One of the most important challenges that the BCU faces is an evaluation of the possibility of separate regulation of the stock market and banking activities.

Additionally, with respect to the capital market, the BCU is in the process of discussing the regulation of over-the-counter operations.

Moreover, with regards to banking activities, the BCU has advocated the implementation of the new Basel Recommendations.

Interacting with the regulator

In interactions with the BCU, communications should be made in writing and in Spanish. In some very exceptional cases, the BCU may accept consultations or clarifications by telephone.

Some proceedings, such as requests for authorisations or filing final beneficiaries’ affidavits, may be done via the BCU website.

The BCU’s website also allows the general public to make consultations regarding the applicable regulations through pre-established forms and about open proceedings, and to report complaints about the activities of supervised entities.

Notes for foreign investors

Foreign investors have to take into account the fact that the BCU will require some additional information regarding their companies. Mostly, when a legal entity has foreign shareholders, the BCU requires information about, inter alia, its financial statements, as well as a declaration from the authority of the country of origin stating that the entity was legally constituted and has no restrictions to being a shareholder in a foreign company.

Furthermore, the BCU has subscribed to inter-institutional cooperation agreements with foreign regulators, for instance with Argentina and Brazil.
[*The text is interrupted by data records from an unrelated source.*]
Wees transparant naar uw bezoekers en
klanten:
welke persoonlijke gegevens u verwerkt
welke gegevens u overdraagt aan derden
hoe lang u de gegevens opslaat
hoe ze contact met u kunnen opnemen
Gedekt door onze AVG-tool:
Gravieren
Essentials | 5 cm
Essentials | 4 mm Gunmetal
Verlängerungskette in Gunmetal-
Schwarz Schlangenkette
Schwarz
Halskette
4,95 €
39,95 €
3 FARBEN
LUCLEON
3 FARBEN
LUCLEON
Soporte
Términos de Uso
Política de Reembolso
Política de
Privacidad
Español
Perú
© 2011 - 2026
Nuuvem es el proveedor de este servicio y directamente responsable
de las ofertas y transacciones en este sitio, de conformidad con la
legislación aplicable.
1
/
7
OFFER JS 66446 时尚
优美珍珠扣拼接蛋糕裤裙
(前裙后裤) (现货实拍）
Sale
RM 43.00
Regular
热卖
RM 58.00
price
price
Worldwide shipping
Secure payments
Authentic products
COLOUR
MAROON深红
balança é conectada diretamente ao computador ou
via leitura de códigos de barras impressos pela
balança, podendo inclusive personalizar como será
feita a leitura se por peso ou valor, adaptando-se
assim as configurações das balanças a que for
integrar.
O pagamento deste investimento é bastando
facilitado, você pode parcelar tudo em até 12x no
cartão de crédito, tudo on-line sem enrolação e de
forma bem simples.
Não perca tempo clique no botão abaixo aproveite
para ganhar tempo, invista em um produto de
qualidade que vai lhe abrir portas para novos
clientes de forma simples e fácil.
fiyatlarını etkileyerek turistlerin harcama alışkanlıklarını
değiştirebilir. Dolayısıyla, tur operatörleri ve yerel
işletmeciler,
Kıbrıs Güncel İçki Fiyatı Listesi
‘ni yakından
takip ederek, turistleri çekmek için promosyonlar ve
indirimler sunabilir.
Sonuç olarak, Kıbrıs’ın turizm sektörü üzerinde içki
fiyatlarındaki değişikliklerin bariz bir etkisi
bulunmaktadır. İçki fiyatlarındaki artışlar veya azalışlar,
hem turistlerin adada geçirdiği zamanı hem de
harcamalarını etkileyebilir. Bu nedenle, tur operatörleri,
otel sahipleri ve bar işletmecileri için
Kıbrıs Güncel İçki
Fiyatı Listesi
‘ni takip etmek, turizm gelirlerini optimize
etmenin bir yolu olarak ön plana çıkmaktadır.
Through these agreements, the BCU generally requests confirmation of information about the foreign companies that request access to the Uruguayan financial market.

Other regulators it works closely with

  • Dirección General Impositiva (DGI): Tax Administration Department;
  • Poder Judicial (PJ): Department of Justice;
  • Auditoría Interna de la Nación (AIN): National’s Internal Audit;
  • Egmont Group for Financial Intelligence Units; and
  • Asociación Grupo de Acción Financiera Latinoamericana (GAFISUD): Financial Action Task Force.